Cinco colaboraciones para el fin del sexenio, momento para reflexionar. El gran invento occidental, lo que le permitió a esa región pobre convertirse en la más importante del mundo, fue la idea de considerar iguales a todas las personas. No fue un proceso sencillo ni rápido. Primero los iguales eran sólo unos pocos, hombres, ricos, educados, pero paulatinamente ese grupo se fue ampliando hasta realmente incluir a todos. La base de esa igualdad fue establecer reglas aplicables a todos, lo que ahora llamamos Estado de derecho.
Cuesta trabajo imaginarlo, pero hace pocos siglos los países no tenían ni policía, ni sistemas jurídicos generales.

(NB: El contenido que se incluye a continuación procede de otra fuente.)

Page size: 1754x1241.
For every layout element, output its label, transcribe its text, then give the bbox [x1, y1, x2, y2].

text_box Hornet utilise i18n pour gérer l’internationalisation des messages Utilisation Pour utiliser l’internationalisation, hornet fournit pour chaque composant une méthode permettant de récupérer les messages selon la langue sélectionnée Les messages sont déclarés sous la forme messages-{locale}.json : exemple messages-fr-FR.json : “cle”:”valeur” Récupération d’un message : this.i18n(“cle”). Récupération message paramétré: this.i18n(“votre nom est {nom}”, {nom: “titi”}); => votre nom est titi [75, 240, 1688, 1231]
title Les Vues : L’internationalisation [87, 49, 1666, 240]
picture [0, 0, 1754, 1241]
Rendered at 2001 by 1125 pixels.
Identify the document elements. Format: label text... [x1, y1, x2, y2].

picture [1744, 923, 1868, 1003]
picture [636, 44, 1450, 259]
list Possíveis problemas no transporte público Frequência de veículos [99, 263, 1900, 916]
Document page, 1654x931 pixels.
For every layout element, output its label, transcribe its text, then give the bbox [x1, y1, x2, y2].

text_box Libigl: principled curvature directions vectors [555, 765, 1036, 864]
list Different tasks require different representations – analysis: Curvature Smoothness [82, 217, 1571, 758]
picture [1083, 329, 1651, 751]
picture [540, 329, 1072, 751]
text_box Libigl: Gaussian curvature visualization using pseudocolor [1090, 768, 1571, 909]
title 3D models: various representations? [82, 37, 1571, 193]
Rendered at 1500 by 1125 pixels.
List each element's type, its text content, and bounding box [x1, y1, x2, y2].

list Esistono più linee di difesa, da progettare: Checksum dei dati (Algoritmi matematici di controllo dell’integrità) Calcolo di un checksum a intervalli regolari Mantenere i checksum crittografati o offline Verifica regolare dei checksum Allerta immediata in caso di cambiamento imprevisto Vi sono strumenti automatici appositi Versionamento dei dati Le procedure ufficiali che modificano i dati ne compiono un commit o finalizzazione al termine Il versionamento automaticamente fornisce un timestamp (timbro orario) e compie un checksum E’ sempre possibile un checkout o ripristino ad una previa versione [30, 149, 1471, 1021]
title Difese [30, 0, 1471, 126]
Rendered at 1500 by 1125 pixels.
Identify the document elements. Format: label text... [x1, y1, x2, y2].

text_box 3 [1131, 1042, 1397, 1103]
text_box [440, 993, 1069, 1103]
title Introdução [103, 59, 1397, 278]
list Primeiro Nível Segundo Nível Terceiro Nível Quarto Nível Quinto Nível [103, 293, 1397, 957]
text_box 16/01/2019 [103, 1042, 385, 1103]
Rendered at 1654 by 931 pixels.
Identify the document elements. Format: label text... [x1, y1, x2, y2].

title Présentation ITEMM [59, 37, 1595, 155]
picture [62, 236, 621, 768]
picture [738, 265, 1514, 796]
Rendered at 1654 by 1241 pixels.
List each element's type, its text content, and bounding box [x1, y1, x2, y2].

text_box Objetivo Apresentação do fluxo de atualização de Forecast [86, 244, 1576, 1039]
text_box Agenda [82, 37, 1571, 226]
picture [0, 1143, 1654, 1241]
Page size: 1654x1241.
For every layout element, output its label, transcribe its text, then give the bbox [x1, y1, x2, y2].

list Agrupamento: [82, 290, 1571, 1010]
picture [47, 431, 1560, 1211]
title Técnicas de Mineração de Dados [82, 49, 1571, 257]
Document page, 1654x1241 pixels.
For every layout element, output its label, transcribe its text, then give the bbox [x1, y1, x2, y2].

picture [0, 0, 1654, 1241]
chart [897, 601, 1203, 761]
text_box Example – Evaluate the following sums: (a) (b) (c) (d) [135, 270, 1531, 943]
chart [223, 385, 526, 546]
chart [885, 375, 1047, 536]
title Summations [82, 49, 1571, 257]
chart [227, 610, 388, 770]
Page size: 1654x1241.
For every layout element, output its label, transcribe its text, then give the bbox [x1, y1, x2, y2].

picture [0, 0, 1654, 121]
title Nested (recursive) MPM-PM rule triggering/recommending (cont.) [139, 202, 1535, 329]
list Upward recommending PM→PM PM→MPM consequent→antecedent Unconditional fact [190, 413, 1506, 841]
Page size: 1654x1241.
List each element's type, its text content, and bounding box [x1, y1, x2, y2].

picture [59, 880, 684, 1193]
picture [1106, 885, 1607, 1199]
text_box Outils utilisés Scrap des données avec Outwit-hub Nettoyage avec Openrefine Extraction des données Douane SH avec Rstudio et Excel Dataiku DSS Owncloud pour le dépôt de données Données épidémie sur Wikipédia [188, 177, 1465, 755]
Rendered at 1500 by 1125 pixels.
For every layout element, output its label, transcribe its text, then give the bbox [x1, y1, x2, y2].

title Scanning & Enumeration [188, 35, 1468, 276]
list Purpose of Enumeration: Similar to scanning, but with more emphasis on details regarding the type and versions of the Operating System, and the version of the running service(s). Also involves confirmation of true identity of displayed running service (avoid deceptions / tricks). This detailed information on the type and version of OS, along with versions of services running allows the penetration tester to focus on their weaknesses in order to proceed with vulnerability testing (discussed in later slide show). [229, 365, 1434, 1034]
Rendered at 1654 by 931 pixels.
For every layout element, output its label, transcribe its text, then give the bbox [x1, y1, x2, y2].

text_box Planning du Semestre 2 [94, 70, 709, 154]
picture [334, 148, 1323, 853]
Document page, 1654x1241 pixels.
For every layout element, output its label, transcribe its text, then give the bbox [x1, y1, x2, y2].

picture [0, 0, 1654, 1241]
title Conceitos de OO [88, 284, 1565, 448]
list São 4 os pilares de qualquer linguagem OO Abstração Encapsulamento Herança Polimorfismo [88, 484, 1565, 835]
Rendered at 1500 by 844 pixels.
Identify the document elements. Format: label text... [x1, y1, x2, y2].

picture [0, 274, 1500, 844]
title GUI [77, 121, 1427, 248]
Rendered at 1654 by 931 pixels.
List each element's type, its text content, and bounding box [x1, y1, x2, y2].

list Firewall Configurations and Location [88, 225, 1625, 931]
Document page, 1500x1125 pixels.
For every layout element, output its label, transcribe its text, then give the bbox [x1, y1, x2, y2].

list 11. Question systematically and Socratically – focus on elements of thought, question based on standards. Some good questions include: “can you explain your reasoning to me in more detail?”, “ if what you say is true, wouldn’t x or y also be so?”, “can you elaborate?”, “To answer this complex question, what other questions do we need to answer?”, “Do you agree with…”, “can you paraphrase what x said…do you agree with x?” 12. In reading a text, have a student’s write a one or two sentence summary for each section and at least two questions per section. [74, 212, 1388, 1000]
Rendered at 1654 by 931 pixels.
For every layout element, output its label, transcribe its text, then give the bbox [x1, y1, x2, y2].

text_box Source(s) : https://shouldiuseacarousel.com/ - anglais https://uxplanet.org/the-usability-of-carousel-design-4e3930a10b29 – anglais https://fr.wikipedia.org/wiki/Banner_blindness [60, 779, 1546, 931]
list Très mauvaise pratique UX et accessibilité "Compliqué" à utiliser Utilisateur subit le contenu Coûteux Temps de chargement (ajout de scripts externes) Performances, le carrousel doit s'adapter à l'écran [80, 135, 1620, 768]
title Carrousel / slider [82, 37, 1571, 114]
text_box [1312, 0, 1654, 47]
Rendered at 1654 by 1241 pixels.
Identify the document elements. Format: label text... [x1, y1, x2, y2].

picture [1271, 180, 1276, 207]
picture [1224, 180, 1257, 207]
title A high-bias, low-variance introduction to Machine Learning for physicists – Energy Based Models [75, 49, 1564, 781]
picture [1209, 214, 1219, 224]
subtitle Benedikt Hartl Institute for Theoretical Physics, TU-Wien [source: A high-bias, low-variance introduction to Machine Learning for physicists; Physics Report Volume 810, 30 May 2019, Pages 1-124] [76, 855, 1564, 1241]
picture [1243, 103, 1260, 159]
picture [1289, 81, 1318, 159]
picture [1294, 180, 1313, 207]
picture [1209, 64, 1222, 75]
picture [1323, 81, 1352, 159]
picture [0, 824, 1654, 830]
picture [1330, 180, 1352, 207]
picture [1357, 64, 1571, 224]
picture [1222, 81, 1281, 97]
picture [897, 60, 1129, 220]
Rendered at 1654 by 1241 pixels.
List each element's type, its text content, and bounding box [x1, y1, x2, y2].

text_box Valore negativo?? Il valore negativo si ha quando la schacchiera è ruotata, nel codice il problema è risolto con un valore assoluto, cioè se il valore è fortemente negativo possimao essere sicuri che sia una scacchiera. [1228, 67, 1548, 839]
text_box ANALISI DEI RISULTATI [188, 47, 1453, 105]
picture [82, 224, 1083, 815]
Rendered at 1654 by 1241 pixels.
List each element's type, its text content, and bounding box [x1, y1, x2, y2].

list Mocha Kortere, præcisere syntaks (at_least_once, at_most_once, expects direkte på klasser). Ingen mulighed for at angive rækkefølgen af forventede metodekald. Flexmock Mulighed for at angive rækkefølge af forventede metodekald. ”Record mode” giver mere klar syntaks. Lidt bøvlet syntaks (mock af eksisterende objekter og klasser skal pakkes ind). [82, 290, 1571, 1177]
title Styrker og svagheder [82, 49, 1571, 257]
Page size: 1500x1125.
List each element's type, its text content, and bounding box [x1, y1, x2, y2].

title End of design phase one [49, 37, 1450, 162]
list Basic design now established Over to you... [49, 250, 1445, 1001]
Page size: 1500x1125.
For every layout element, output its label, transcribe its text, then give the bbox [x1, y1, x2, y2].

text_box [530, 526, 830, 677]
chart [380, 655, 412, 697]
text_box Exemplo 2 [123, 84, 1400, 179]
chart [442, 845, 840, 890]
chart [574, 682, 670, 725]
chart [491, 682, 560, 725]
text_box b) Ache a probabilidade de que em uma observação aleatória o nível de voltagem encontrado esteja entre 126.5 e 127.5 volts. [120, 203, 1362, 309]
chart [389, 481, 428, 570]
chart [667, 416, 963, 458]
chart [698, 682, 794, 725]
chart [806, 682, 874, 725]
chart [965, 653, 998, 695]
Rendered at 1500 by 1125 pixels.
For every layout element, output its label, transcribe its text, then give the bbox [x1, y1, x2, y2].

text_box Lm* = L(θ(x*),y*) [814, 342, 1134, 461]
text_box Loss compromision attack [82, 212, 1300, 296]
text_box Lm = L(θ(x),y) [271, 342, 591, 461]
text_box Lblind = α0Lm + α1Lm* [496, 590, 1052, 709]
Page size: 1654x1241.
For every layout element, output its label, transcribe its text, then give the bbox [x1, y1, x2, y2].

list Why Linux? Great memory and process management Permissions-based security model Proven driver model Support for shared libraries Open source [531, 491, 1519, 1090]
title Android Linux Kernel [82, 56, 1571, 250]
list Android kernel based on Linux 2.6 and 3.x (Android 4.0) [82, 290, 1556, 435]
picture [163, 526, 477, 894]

Se aplicaban las reglas del poderoso de la región, que para serlo tenía gente armada a su servicio. Subordinar a esos señores a un poder central, establecer cortes, construir un cuerpo policial, requirió muchas décadas, mucho esfuerzo, y no poca violencia.
Considerar iguales a todos exigió primero hacer laico el Estado, después de 150 años de guerras religiosas que se llevaron a más de un tercio de los europeos. Eso requirió construir una base de legitimidad que no dependiera de lo divino, sino de un contrato social imaginario, que a su vez implicó transferir el centro del poder del monarca al parlamento. Otro siglo.
Sin embargo, considerar que todas las personas son iguales implica aceptar que todas ellas pueden participar en el gobierno, que todas ellas pueden generar riqueza y que todas ellas pueden construir conocimiento. Democracia, mercado y ciencia son resultado de esa idea básica de igualdad esencial, que se refleja en la aplicación de reglas universales.
En consecuencia, en esos 250 años crecieron dos grupos: los generadores de riqueza y los constructores de conocimiento, y ambos tuvieron que ser incorporados en el proceso político, provocando una nueva ampliación, que para el siglo XX, finalmente, incluyó a las mujeres.
Desafortunadamente, la igualdad frente a la ley no significa igualdad de resultados en la vida. Ese objetivo es inalcanzable, pero es sin duda apetecible. Eso abrió un gran mercado político para las utopías: cuentos que ofrecen el paraíso terrenal, alcanzable con sólo seguir a un líder iluminado, rodeado de clérigos (intelectuales) que construyen el libro sagrado, la liturgia, el ritual. Las utopías religiosas del siglo XVI, las románticas del siglo XVIII, las socialistas del XIX, y las comunistas y fascistas del XX han sido la contramarea del liberalismo, es decir, de la idea de la igualdad esencial de los seres humanos.
Estas utopías han sido impulsadas por personas que creen que son superiores a los demás. Sea porque creen en el dios correcto, porque son de raza superior o porque son tan sabios e inteligentes que con ellos al mando el mundo será mejor. Fanáticos, racistas o estatistas, el resultado no cambia: pobreza, autoritarismo, ignorancia. Ya llevamos 500 años de experiencias.
Sin embargo, no aprendemos. Hoy, regresamos a la venta de utopías. Las tres grandes causas que alimentaron esos cuentos en el pasado están nuevamente con nosotros: Dios, la naturaleza y el Estado. Hay que abrazar las creencias en el paraíso terrenal que el líder nos ofrece para formar parte del pueblo elegido que, por definición, ya no es igual al resto de las personas. Como dice Napoleón (el cerdo de Rebelión en la granja, de Orwell): todos los animales son iguales, pero unos son más iguales que otros.
Destruir la igualdad esencial de los seres humanos, es decir, la igualdad frente a la ley, implica perder la democracia, el mercado y la ciencia. Por eso sólo quedan pobreza, autoritarismo e ignorancia. No importa si eso ocurre debido a que somos los verdaderos creyentes, los más puros interseccionalistas, los más cercanos al pueblo, los de alma más limpia.
Éste es un fenómeno global, que en América Latina se expresa mediante el populismo estatista, como usted ya sabe. Habrá que derrotarlo aquí, y globalmente.